“One of My Nine Lives,” by Lucius, translated and with watercolor sketches by Anna Lowell Tomlinson. $12. Edition of 150 copies. Proceeds benefit the Animal Shelter of Martha’s Vineyard. Available at the Animal Shelter and Edgartown Books.
Human translation of anthropomorphic feline self-analytical autobiography occupies a proud and time-honored shelf in the annals of literature. Although the best-known works in this genre are generally intended for younger readers, “One of My Nine Lives,” based on a true story by Lucius (translated by his “mother,” Anna Lowell Tomlinson) gently lays a paw against the scratching-post of adult sensibility. Luckily, that paw is clawless.
Lucius is a six-(human)-year-old cat who begins a new life when he is adopted in 2009 by a person who later becomes his portraitist, ghostwriter, cook, chauffeur, confidant, and — as has been often remarked of cats in general — staff. Adoption whisks Lucius away from the Animal Shelter of Martha’s Vineyard in Edgartown and into a home where he must acclimate to a host of novel experiences invented by humans: tuna drinks, vacuum cleaners, grandchildren. These episodes are related with an appropriate level of self-conscious cat-neuroses, even if they betray a propensity toward self-improvement rare among felines:
“I show off my black, furry tummy to my friends. My mother wants to pet me there, but once she has given a quick, gentle rub to my tum-tum, I have to bite her. It is a very private area for me. She is understanding, but cannot help cuddling me. Maybe, someday I will change my mind.”
“One of My Nine Lives” is a study in the codependency that comes with living with a cat. Cat fanciers will chuckle at passages when they are not squirming uncomfortably in self-recognition.

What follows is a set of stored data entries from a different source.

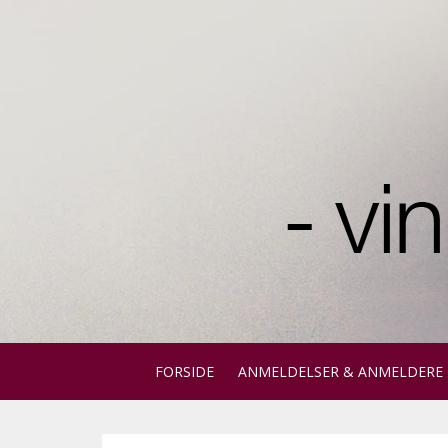
FORSIDE
ANMELDELSER & ANMELDERE
Dette er et søgefelt med en tilknyttet fun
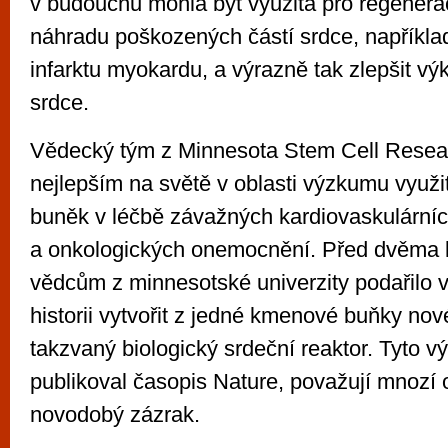
v budoucnu mohla být využita pro regenerac
náhradu poškozených částí srdce, napříkla
infarktu myokardu, a výrazně tak zlepšit vý
srdce.
Vědecký tým z Minnesota Stem Cell Research
nejlepším na světě v oblasti výzkumu využ
buněk v léčbě závažných kardiovaskulárníc
a onkologických onemocnění. Před dvěma l
vědcům z minnesotské univerzity podařilo 
historii vytvořit z jedné kmenové buňky nové
takzvaný biologický srdeční reaktor. Tyto vý
publikoval časopis Nature, považují mnozí 
novodobý zázrak.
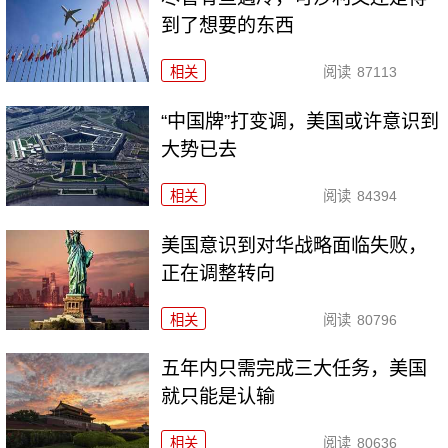
到了想要的东西
相关
阅读
87113
“中国牌”打变调，美国或许意识到
大势已去
相关
阅读
84394
美国意识到对华战略面临失败，
正在调整转向
相关
阅读
80796
五年内只需完成三大任务，美国
就只能是认输
相关
阅读
80636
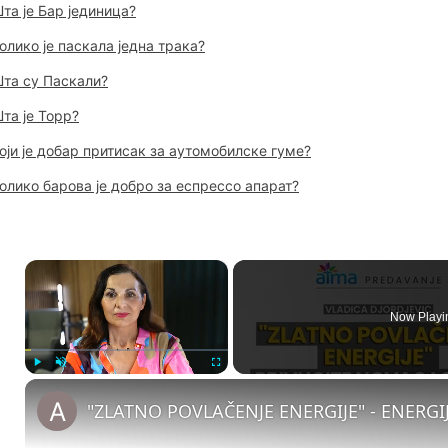
та је Бар јединица?
олико је паскала једна трака?
та су Паскали?
та је Торр?
оји је добар притисак за аутомобилске гуме?
олико барова је добро за еспрессо апарат?
×
Now Playi
Play
Unmute
Fullscreen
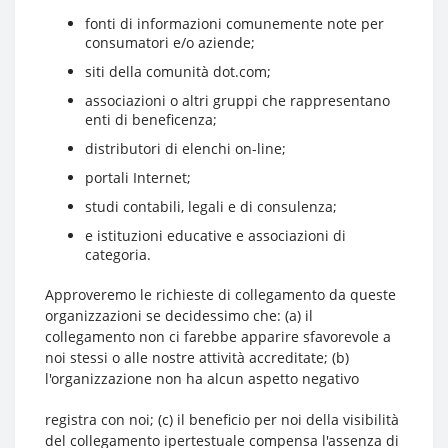
fonti di informazioni comunemente note per
consumatori e/o aziende;
siti della comunità dot.com;
associazioni o altri gruppi che rappresentano
enti di beneficenza;
distributori di elenchi on-line;
portali Internet;
studi contabili, legali e di consulenza;
e istituzioni educative e associazioni di
categoria.
Approveremo le richieste di collegamento da queste
organizzazioni se decidessimo che: (a) il
collegamento non ci farebbe apparire sfavorevole a
noi stessi o alle nostre attività accreditate; (b)
l'organizzazione non ha alcun aspetto negativo
registra con noi; (c) il beneficio per noi della visibilità
del collegamento ipertestuale compensa l'assenza di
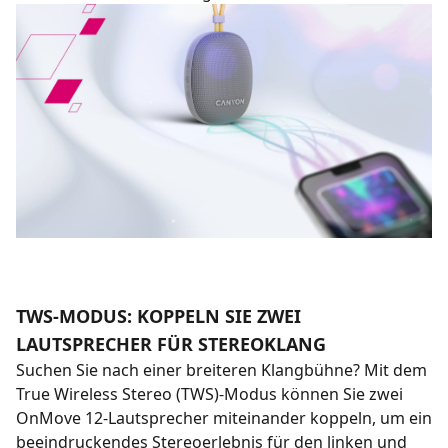
TWS-MODUS: KOPPELN SIE ZWEI
LAUTSPRECHER FÜR STEREOKLANG
Suchen Sie nach einer breiteren Klangbühne? Mit dem
True Wireless Stereo (TWS)-Modus können Sie zwei
OnMove 12-Lautsprecher miteinander koppeln, um ein
beeindruckendes Stereoerlebnis für den linken und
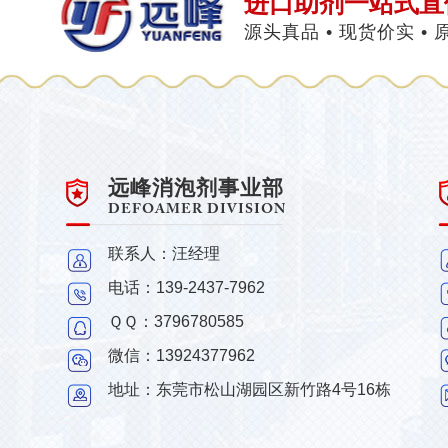
进口助剂一站式直
源头真品 • 现货价实 •
远峰消泡剂事业部
DEFOAMER DIVISION
联系人：汪经理
电话：139-2437-7962
ＱＱ：3796780585
微信：13924377962
地址：东莞市松山湖园区新竹路4号16栋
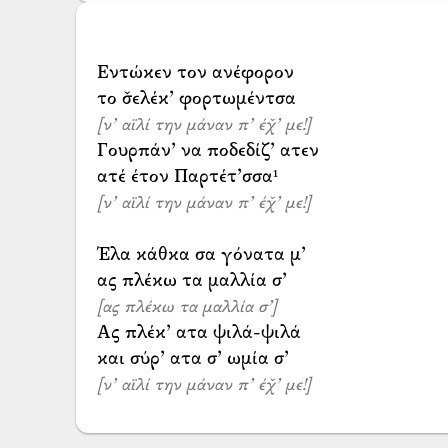
Εντώκεν τον ανέφορον
[ν’ αϊλί την μάναν π’ έχ̌’ με!]
Γουρπάν’ να ποδεδίζ’ ατεν
[ν’ αϊλί την μάναν π’ έχ̌’ με!]
Έλα κάθκα σα γόνατα μ’
[ας πλέκω τα μαλλία σ’]
Ας πλέκ’ ατα ψιλά-ψιλά
[ν’ αϊλί την μάναν π’ έχ̌’ με!]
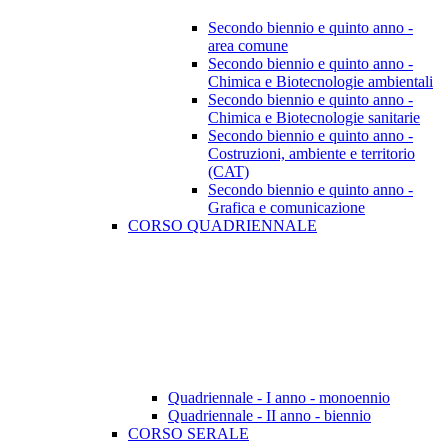
Secondo biennio e quinto anno -
area comune
Secondo biennio e quinto anno -
Chimica e Biotecnologie ambientali
Secondo biennio e quinto anno -
Chimica e Biotecnologie sanitarie
Secondo biennio e quinto anno -
Costruzioni, ambiente e territorio
(CAT)
Secondo biennio e quinto anno -
Grafica e comunicazione
CORSO QUADRIENNALE
Quadriennale - I anno - monoennio
Quadriennale - II anno - biennio
CORSO SERALE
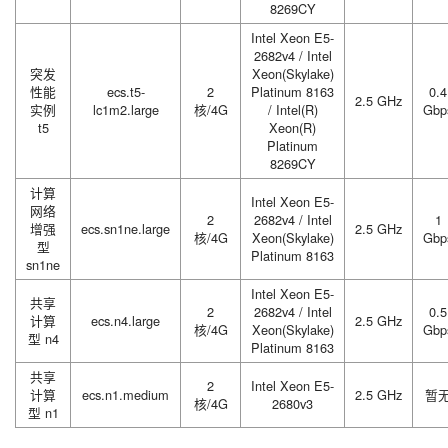
8269CY
Intel Xeon E5-
2682v4 / Intel
突发
Xeon(Skylake)
性能
ecs.t5-
2
Platinum 8163
0.4
2.5 GHz
实例
lc1m2.large
核/4G
/ Intel(R)
Gbp
t5
Xeon(R)
Platinum
8269CY
计算
Intel Xeon E5-
网络
2
2682v4 / Intel
1
增强
ecs.sn1ne.large
2.5 GHz
核/4G
Xeon(Skylake)
Gbp
型
Platinum 8163
sn1ne
Intel Xeon E5-
共享
2
2682v4 / Intel
0.5
计算
ecs.n4.large
2.5 GHz
核/4G
Xeon(Skylake)
Gbp
型 n4
Platinum 8163
共享
2
Intel Xeon E5-
计算
ecs.n1.medium
2.5 GHz
暂
核/4G
2680v3
型 n1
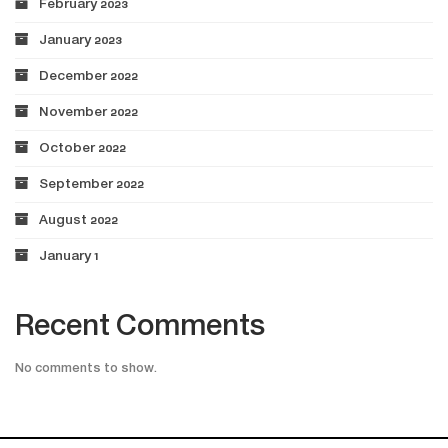
February 2023
January 2023
December 2022
November 2022
October 2022
September 2022
August 2022
January 1
Recent Comments
No comments to show.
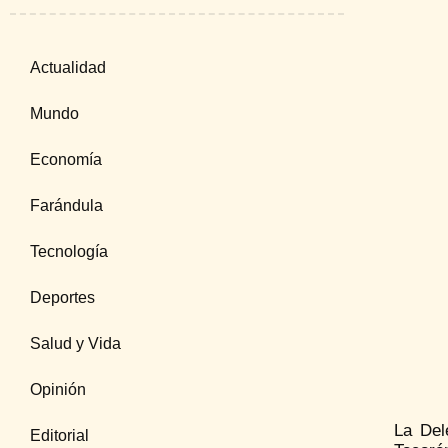
Actualidad
Mundo
Economía
Farándula
Tecnología
Deportes
Salud y Vida
Opinión
La Del
Editorial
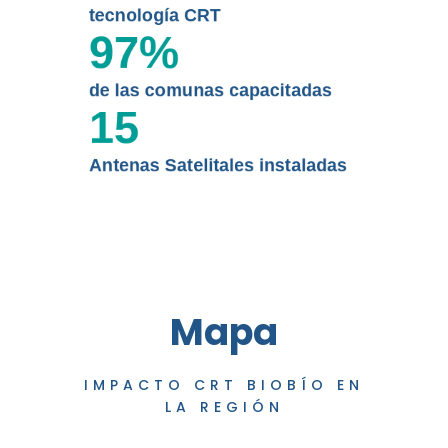
tecnología CRT
97
%
de las comunas capacitadas
15
Antenas Satelitales instaladas
Mapa
IMPACTO CRT BIOBÍO EN
LA REGIÓN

Even when couched in the fondest language, intimate moments between feline and Homo sapiens do not always fare well by light of day.
That said, the book does not shy away from harsh reality. Lucius has been surgically altered (“mutilated,” in his words) several ways. Yes he has been neutered, but the lasting psychological damage comes from de-clawing, a cruel procedure that surfaces time and again as the basis for insecurity-based behavior and quirks. Luckily, Lucius’ new mother is smart enough to keep him indoors and protected.
Xerographically printed in soft-cover by the Tisbury Printer, “One of My Nine Lives” is lavishly illustrated in beautiful full-page watercolors that are nicely reproduced on cream-colored paper. Painted with the kind of skill that comes from true love, the portraits of Lucius in his various environs and situations speak even more eloquently than his prose, and would make beautiful notecards or perhaps a wall calendar.